|Title||Retrospective Outcome Monitoring of ADHD and Nutrition (ROMAN) : The Effectiveness of the Few-Foods Diet in General Practice|
|Author(s)||Pelsser, Lidy; Frankena, Klaas; Toorman, Jan; Rodrigues Pereira, Rob|
|Source||Frontiers in Psychiatry 11 (2020). - ISSN 1664-0640|
|Publication type||Refereed Article in a scientific journal|
|Keyword(s)||attention-deficit/hyperactivity disorder - children - diet - few-foods - food-induced - nutrition - oppositional defiant disorder - prevention|
Introduction: Double-blind placebo-controlled studies investigating the effect of a few-foods diet (FFD) on attention-deficit/hyperactivity disorder (ADHD) have provided consistent evidence that ADHD can be triggered by foods, indicating the existence of a food-induced ADHD subtype.
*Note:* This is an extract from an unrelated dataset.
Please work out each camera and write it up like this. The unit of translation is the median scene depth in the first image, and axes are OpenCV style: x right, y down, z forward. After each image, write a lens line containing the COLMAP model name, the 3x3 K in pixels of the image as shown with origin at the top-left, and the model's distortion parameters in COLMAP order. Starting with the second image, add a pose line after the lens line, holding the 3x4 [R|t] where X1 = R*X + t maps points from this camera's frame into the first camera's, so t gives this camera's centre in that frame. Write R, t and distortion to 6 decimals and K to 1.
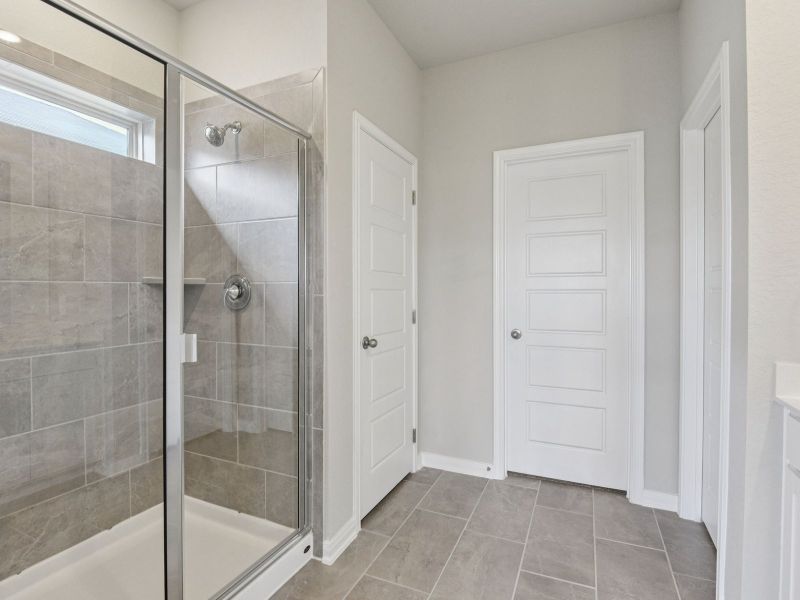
lens RADIAL K [[440.2, 0, 400.0], [0, 440.2, 300.0], [0, 0, 1]] dist [-0.001548, -0.013783]
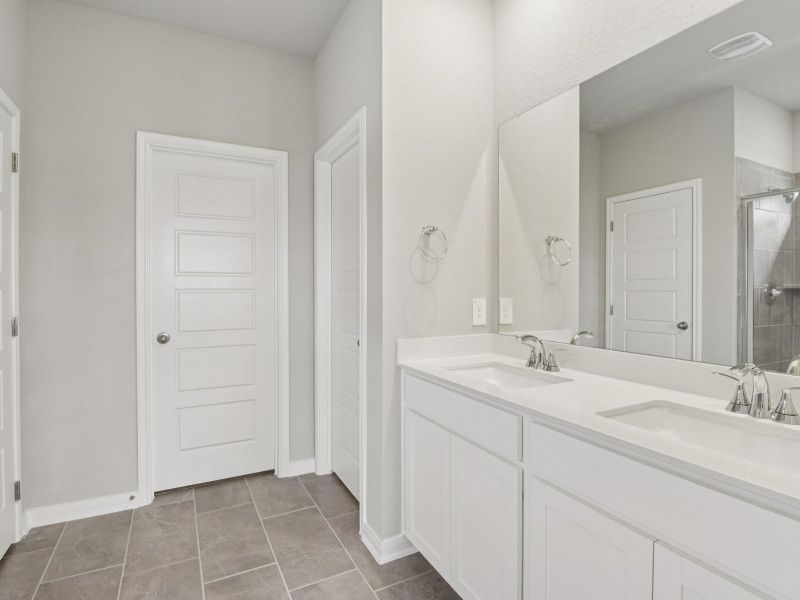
lens RADIAL K [[435.7, 0, 400.0], [0, 435.7, 300.0], [0, 0, 1]] dist [-0.002729, -0.010541]
pose [[0.591162, -0.018019, 0.806352, -0.184328], [0.019164, 0.999782, 0.008291, 0.000211], [-0.806325, 0.010551, 0.591378, 0.080070]]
In 2001 the “few-foods” approach was included in an ADHD treatment protocol. This approach consists of (a) determining, by means of an FFD, whether food is a trigger of ADHD; (b) reintroducing, in FFD responders, foods to assess which foods are incriminated; (c) finally composing a personalised diet eliminating the involved foods only. In the Netherlands the few-foods approach is applied in practice. We aimed to retrospectively assess its effectiveness on ADHD and oppositional defiant disorder (ODD) in real life. Methods: Data from all children who started the few-foods approach in three specialised healthcare facilities during three consecutive months were included. Behavior was assessed at start and end of the 5-week FFD, using the ADHD Rating Scale and a structured psychiatric interview. Clinical responders (behavioral improvements ≥40%) proceeded with the reintroduction phase. Results: Data of 57 children, 27 taking medication and 15 following some elimination diet at start, were available. No differences were noted between parental scores of children with and without medication or some elimination diet at start. 21/27 (78%) children stopped taking medication during the FFD. 34/57 (60%) children were ADHD responders, 20/29 (65%) children meeting ODD criteria were ODD responders. 26/34 (76%) ADHD responders started the reintroduction phase; 14/26 (54%) still participated at six months. Teacher data were available of 18/57 (32%) children. 9/18 (50%) children were ADHD responders. Conclusion: The FFD, if applied by trained specialists, may lead to clinically relevant reduction of ADHD and ODD symptoms in general practice, and a concomitant decrease of ADHD medication. These results corroborate the existence of an ADHD subgroup with food-induced ADHD. Defining and eliminating the incriminated foods, i.e. the underlying causal triggers, may result in secondary prevention of food-induced ADHD. Research into underlying mechanism(s) is of vital importance: finding an easier method or biomarkers for diagnosing food-induced ADHD and ascertaining the incriminated foods may lead to redundancy of the few-foods approach.